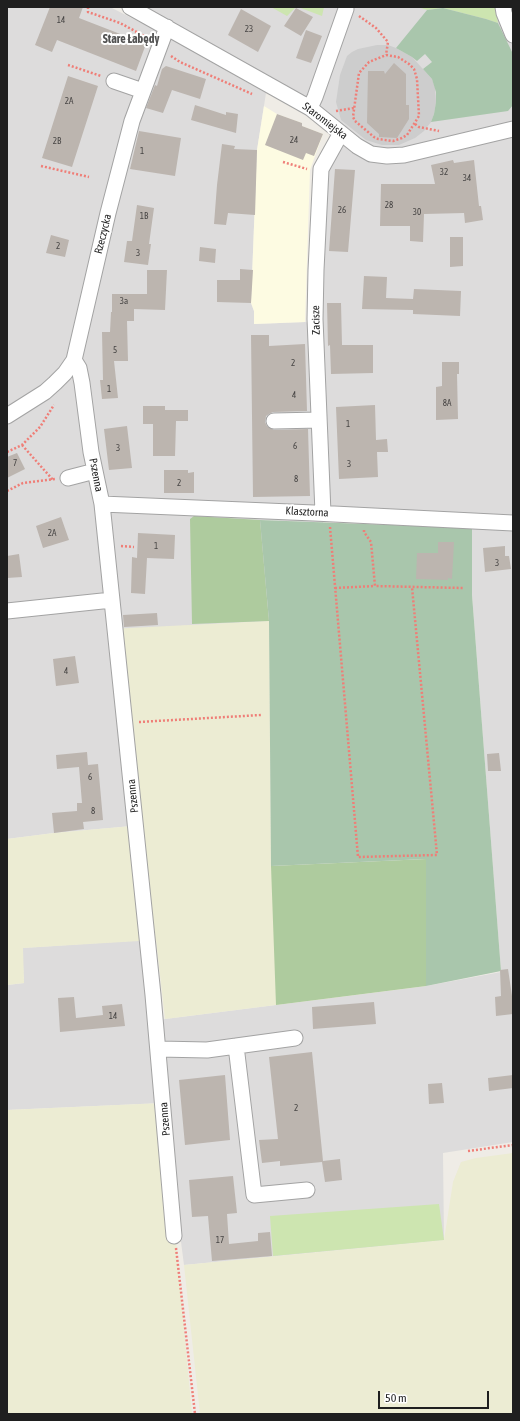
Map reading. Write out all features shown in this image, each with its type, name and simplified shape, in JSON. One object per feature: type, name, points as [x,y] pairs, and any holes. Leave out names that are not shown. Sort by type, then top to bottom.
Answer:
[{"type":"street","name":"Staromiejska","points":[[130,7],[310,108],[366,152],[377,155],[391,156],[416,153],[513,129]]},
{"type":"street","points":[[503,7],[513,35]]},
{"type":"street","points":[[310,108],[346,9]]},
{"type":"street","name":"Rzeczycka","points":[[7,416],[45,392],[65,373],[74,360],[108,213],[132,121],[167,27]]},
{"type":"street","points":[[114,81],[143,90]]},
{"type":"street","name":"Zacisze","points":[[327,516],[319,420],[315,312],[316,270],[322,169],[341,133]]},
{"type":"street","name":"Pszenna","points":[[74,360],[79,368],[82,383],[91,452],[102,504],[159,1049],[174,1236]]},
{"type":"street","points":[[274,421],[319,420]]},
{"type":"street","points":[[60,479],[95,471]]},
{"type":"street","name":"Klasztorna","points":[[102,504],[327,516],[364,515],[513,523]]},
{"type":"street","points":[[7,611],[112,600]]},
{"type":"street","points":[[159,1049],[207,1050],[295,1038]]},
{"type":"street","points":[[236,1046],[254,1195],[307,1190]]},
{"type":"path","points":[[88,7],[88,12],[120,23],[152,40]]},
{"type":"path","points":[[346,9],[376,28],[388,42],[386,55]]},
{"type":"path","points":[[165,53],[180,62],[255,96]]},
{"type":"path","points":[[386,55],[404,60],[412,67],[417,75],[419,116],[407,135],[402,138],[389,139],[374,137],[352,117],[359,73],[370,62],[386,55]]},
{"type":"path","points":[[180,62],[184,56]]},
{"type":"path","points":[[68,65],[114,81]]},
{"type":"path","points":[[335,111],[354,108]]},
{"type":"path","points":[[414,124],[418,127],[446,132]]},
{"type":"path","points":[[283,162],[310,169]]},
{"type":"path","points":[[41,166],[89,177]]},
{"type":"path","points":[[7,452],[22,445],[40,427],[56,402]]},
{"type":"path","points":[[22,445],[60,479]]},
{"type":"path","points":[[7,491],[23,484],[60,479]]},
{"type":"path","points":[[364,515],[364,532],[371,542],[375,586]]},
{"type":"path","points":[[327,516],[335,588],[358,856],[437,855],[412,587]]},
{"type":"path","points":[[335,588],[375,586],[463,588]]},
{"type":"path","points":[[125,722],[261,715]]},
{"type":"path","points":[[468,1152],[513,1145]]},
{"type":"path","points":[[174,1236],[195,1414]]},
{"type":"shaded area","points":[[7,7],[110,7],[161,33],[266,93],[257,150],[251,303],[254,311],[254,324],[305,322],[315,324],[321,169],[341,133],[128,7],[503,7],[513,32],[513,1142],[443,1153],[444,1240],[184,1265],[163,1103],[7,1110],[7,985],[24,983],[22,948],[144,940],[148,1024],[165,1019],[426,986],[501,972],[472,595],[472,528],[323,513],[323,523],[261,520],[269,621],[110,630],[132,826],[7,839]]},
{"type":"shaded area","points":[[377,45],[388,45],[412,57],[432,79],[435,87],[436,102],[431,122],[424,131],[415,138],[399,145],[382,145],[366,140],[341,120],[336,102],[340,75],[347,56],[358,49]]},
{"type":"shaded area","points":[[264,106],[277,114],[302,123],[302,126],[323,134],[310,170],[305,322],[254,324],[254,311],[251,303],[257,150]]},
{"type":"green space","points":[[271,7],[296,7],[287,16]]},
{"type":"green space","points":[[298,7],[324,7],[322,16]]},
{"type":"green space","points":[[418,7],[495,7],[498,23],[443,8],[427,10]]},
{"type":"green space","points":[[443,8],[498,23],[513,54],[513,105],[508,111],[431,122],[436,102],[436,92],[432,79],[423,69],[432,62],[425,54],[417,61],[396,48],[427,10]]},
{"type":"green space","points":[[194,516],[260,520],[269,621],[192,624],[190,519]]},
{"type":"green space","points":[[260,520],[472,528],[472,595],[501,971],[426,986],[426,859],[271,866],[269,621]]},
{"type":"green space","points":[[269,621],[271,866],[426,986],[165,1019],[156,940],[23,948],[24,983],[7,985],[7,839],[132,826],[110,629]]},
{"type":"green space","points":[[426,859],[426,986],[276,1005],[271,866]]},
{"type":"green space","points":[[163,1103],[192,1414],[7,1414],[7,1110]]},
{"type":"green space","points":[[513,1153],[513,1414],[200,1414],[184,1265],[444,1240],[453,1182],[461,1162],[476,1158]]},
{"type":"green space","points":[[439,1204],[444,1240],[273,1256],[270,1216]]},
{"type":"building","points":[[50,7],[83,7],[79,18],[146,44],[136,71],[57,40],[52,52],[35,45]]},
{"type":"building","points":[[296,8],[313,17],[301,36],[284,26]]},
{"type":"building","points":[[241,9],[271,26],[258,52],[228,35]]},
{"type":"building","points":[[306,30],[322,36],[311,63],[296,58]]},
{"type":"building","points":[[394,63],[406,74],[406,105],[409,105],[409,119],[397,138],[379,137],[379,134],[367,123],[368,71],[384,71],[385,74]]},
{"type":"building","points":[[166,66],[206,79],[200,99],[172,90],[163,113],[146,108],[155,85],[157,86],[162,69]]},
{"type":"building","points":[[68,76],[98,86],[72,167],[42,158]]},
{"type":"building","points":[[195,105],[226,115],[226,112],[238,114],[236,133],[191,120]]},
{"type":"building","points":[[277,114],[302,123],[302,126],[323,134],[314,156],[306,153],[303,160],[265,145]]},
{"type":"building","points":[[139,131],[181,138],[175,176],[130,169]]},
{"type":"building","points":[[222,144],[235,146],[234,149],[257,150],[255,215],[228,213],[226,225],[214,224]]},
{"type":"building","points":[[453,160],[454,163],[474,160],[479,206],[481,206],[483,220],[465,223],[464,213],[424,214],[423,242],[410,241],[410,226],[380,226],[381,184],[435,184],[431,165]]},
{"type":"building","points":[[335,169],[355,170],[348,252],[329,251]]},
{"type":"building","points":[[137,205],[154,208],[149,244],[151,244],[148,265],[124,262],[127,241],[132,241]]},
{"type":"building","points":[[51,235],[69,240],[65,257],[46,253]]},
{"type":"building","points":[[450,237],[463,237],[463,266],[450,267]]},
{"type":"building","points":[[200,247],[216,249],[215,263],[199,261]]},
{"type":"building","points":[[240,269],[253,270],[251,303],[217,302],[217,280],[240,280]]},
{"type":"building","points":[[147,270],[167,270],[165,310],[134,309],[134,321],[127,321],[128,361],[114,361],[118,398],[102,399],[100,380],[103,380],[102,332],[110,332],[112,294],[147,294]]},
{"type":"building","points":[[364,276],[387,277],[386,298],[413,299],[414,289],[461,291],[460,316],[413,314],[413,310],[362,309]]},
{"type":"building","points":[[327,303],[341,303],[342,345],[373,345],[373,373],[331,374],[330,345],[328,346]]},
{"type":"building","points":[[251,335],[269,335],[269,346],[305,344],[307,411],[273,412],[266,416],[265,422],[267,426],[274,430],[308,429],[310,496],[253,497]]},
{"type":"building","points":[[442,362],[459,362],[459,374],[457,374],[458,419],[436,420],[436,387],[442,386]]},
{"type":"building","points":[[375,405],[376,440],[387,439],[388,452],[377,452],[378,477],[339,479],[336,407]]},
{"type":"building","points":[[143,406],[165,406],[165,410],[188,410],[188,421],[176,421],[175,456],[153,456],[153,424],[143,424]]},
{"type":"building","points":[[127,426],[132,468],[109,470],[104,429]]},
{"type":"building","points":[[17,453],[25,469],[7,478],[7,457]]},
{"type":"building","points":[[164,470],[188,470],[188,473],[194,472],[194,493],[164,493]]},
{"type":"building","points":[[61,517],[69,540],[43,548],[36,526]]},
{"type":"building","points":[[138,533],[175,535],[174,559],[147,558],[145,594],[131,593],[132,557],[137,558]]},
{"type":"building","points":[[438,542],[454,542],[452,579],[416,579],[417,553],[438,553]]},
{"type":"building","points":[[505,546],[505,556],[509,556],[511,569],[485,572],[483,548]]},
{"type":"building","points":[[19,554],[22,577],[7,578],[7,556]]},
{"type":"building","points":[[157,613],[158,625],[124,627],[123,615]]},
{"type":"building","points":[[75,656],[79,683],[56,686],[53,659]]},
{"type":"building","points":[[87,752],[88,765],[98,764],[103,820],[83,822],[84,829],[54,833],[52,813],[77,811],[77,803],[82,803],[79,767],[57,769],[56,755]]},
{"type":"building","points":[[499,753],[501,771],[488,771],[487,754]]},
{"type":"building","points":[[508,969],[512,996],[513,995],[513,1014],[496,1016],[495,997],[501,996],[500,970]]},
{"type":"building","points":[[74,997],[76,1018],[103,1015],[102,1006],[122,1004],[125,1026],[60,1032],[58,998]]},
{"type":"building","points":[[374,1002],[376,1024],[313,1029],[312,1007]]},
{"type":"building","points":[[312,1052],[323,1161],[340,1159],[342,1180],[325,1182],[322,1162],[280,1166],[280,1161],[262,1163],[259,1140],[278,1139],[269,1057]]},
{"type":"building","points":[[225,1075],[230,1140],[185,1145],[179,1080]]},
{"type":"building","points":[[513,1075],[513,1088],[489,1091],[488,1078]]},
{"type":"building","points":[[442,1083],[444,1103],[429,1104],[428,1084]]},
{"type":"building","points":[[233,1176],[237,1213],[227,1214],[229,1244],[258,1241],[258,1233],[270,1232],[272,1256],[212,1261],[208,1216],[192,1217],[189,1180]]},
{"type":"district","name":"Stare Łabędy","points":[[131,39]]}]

What you will do
Report the number of lines in the entries where the word "green" occurs, and add nothing else.

Final answer
11